Messick believes the take-up of the virtual product proves how passionate and engaged the Ironman community is. The crisis also appears to provide further proof that triathlon is becoming one of the preferred sports of c-suite executives and is taking on some of golf’s reputation for being the sport of business networking. He says some well-placed triathletes have helped the company in its attempts to source temperature screening technology and other devices to prevent the spread of the disease at races.
“There are lots of passionate Ironman athletes in in all parts of the economy.
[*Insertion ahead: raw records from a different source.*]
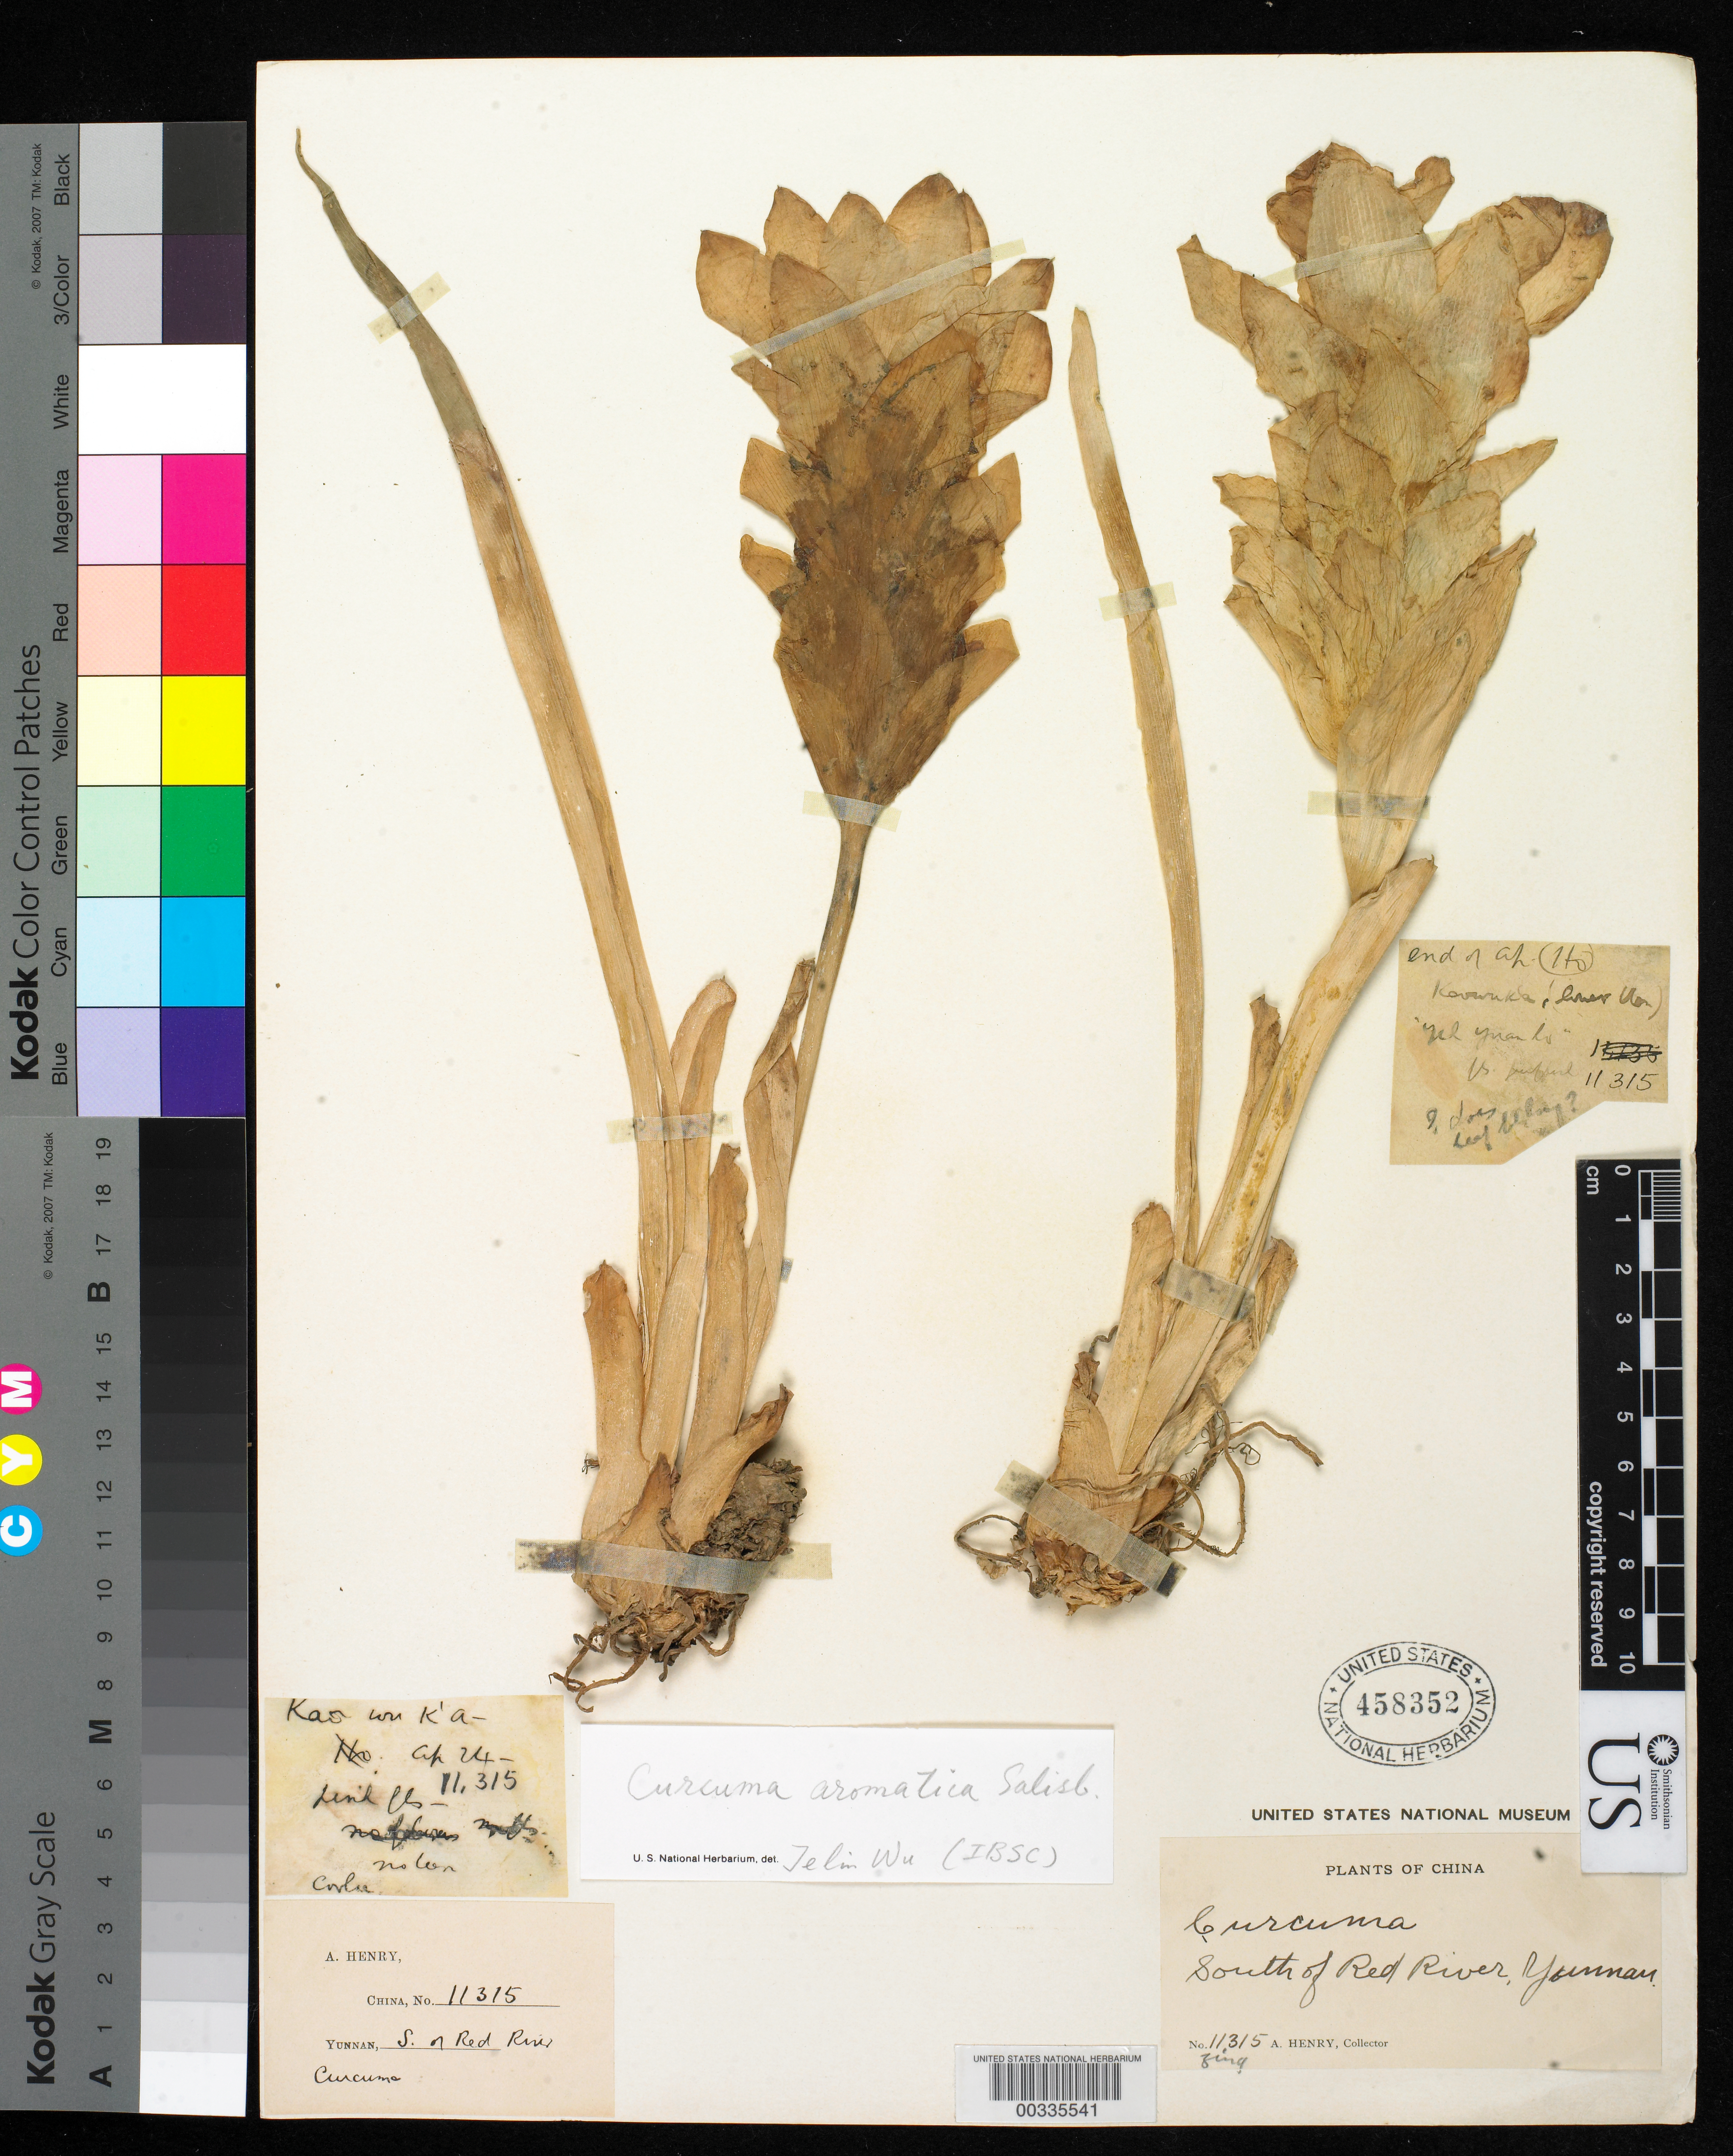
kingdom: Plantae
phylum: Tracheophyta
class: Liliopsida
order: Zingiberales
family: Zingiberaceae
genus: Curcuma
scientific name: Curcuma aromatica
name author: Salisb.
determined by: Wu, Te-Ling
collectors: A. Henry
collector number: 11315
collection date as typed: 24 Apr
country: China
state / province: Yunnan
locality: S of red river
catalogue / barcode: US 458352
And many of them have reached out to us to help secure various things in this situation that will enable us to return to racing perhaps a little bit quicker.”
Messick has previously joked about his obsessive attention to detail and his desire to control every aspect of events – even including the types of buoys used in the swimming legs – and there is no sign of this abating under the new owners.
The last time he worked with Du Bey during Providence’s stewardship of the business, they sought to own and control more Ironman events centrally, moving the company away from a business model of licensing its intellectual property to local organisers. When asked if he regrets not being able to devolve some of his current problems to licensees, Messick says the crisis has only given him more confidence in the centralised approach.
“Fundamentally, we don’t think anything has changed in the way we manage the Ironman brand. And our belief in being able to control the experience is one that, if anything, is more important now.
“We’ve always had a true north around athlete experience and safety and for these next months and potentially years, that’s going to be even more important.”